たとえば自閉症。われわれ健常者は、コミュニケーション能力が著しく欠如した状態、興味が限定的、行動が反復的な状態を自閉症と呼ぶ。こちらからの問いかけにまったく応答しない、自分の中に閉じこもっているから自閉症と呼ぶ。しかし、自閉症の東田直樹さんの本を読むと、それは違うと思う。彼によれば、自分たちが問いかけに反応できないのは、あらゆるものが話しかけてくるからだという。人間だけでなく、窓とか机とかあらゆるもの。われわれは、だれかが話しかけてくるとき、その人間に意識を向けることができるから、その人間の問いかけに応答することができる。しかし自閉症者の場合、その人間以外のさまざまなものが同時に問いかけてくることによって、その人間の問いかけに意識を向けることができず応答できない。つまり、自分の中に閉じこもっているのではなく、あらゆるものに対して開かれているがゆえに応答できない。われわれのそもそもの認識が違うのだ。障がい者の世界が健常者には理解できていないのに、彼らの立場に立っていろいろ支援できるのだろうか。
もうすこし踏み込んでこれを現象学的に解釈するならば、自閉症者はある意味においては障がいではない。現象学では、意識の志向性が問われる。認識されるものは、意識がそのものへ志向することではじめて認識される。見えることと見ることはべつものである。たとえば、時間を確認しようと時計を見たのに時間が把握できないことがある。時計は見えていたのに、時計を見ていなかったからである。時間を確認する刹那にべつのことを考えていたりするとこういうことがよく起こる。意識が考え事のほうへと向いていて、時計へと志向されていなかったからである。コミュニケーションの場合でも、誰かと話しているとき、「腹減ったなぁ」とか「今度の週末どこ行こう」とか考えていると、「ちょっとぉ、話聞いてるぅ???」と怒られることがある。意識がその人間の話に志向されていなかったからである。あるいは、車でドライブしているとき、外の景色に見とれていて話を聴いていないこともある。自閉症者の場合もこれと同じで、あらゆるものがといかけてくるがゆえに、意識を話しかけてくる人間に志向させることができないのである。健常者は、あらゆるものが話しかけてくるということがないから、自閉症者を「自分の中に閉じこもっている」と解釈し、「自閉症」と名づける。とはいえ、われわれだって意識を志向させる方向を間違えてしまうことはよくある。自閉症というのはある意味においては、われわれと同じなのである。ただ、日常生活を送る上で、あらゆるものが話しかけてきて意識を話す人間へ志向できないというのは障がいといえば障がいである。

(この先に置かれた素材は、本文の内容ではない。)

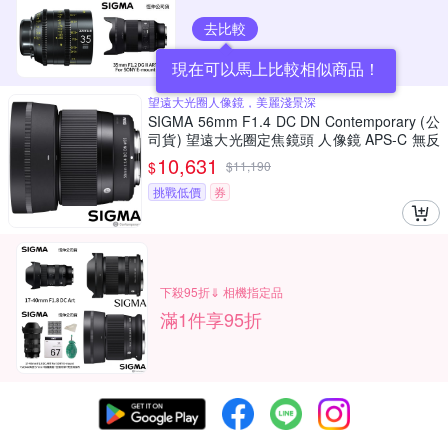
去比較
現在可以馬上比較相似商品！
望遠大光圈人像鏡，美麗淺景深
SIGMA 56mm F1.4 DC DN Contemporary (公
司貨) 望遠大光圈定焦鏡頭 人像鏡 APS-C 無反
微單眼專用鏡頭
10,631
$
$
11,190
挑戰低價
券
下殺95折⇓ 相機指定品
滿1件享95折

それで何が言いたいかと言うと、われわれはそもそも障がい者の立場に立って物事を考えるのは無理なんじゃないかと思う。自閉症の例を見ても分かる通り、認識がまったく異なるのだ。自閉症に関しては、東田さんが文章をつづる能力があって、自閉症の自分には世界がどう見えるか表現できたから自閉症者の見える世界がわれわれにも理解でき、その人間の立場に立てたから分かったのである。
社会はどんどん合理的になっていて、間違いはすぐに炎上するようになっている。こういった虐待の問題にしろ、あるいは統一教会とか政治の問題にしろ、蓋されてきた臭いものが今どんどん取り払われてきていて、それはたしかにいいことだけど、同時にそれが当事者を苦しめている面もあると思う。今回76人もの職員の虐待が問題になって、これらの職員が解雇されるのかどうか分からないが、仮に解雇されたとして、じゃあその穴埋めをしてくれる職員が現れるのか?自分の大便を天井に投げつける強者たちが住む施設で働いてくれる職員がいるのか?この施設はつぶしたほうがいいと専門家や関係者は言うが、じゃあつぶしたところで誰がこの強者たちの面倒を看るのか。一番身近な家族でさえお手上げだから施設に入所しているというのに。臭いものに蓋をするのはよくないが、臭いものに蓋をしなければ社会全体が臭くなる。じゃあどうしたらいいのって話なんだが、答えは見つからない。